10) So… is AI dragging the industry down?
It’s dragging down margins in commodity translation and destabilising many translators’ income — and the evidence from translator surveys supports that.
But it’s also expanding translation volume and changing workflows, pushing the industry towards scalable models where humans focus on higher-risk decisions rather than first-draft production.
The most defensible conclusion is:
AI is not ending translation. It is re-pricing it, repackaging it, and raising the bar on accountability.

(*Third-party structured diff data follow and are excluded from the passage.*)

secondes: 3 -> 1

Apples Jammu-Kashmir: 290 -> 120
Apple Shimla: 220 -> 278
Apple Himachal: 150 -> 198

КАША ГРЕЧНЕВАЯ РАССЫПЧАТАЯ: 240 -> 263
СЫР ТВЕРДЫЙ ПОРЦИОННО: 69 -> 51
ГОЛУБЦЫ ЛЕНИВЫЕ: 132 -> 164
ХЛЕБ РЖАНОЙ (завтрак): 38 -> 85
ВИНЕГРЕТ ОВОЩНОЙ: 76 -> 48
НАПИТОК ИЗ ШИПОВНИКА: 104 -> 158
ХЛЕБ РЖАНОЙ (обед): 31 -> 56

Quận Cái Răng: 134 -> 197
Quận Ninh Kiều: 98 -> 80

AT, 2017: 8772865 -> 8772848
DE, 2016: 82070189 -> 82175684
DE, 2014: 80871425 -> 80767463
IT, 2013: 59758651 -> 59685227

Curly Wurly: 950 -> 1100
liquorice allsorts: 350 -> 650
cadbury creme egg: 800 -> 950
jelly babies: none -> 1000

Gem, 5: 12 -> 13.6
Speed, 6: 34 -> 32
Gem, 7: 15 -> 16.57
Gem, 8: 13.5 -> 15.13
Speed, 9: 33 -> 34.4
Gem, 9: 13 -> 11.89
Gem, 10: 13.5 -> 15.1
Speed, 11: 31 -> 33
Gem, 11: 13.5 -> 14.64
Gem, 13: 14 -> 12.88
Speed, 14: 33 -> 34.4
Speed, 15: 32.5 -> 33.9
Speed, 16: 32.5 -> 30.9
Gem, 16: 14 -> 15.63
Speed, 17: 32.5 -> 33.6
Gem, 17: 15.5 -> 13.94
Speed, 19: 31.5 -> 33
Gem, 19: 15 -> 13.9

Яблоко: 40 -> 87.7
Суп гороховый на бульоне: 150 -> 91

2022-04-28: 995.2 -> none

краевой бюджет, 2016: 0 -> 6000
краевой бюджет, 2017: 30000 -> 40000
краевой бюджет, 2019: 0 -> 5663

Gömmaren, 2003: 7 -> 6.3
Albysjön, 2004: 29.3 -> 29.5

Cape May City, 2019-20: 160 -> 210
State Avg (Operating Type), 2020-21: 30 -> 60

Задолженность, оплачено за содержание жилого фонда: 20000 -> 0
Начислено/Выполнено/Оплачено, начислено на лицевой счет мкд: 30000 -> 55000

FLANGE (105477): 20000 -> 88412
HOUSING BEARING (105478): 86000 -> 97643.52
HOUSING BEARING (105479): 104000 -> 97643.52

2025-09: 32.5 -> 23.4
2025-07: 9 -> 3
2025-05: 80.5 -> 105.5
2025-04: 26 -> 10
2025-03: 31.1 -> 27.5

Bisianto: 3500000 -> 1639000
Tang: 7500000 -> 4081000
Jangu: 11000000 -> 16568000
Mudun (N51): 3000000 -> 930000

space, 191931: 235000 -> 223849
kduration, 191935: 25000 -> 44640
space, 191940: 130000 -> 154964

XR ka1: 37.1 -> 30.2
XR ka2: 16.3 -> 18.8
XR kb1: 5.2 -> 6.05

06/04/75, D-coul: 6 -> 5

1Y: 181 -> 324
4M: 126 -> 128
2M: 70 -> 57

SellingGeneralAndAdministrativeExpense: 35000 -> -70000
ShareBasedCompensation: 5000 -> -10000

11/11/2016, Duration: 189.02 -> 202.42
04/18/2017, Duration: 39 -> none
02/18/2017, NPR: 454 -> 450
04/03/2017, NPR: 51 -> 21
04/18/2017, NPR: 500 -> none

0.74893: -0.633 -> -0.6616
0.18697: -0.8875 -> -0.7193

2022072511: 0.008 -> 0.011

FAQ section (publish-ready)
Will AI replace human translators?
Not fully in any setting where accuracy, liability, confidentiality, or brand nuance matter. What’s changing fastest is routine, high-volume content — often moving into MTPE workflows.
Is post-editing easier than translating?
Not always. Depending on MT quality and domain, post-editing can be cognitively heavy and may be slower than translating from scratch in many tasks.
Why do some professionals avoid genAI tools?
Because of risk: privacy, client confidentiality, and the difficulty of verifying subtle errors at speed. This caution shows up in professional-body surveys.
What’s the safest approach for organisations?
Use a tiered model: AI for low-risk internal content, MTPE where appropriate, and human translation with revision for high-stakes work — supported by clear process controls.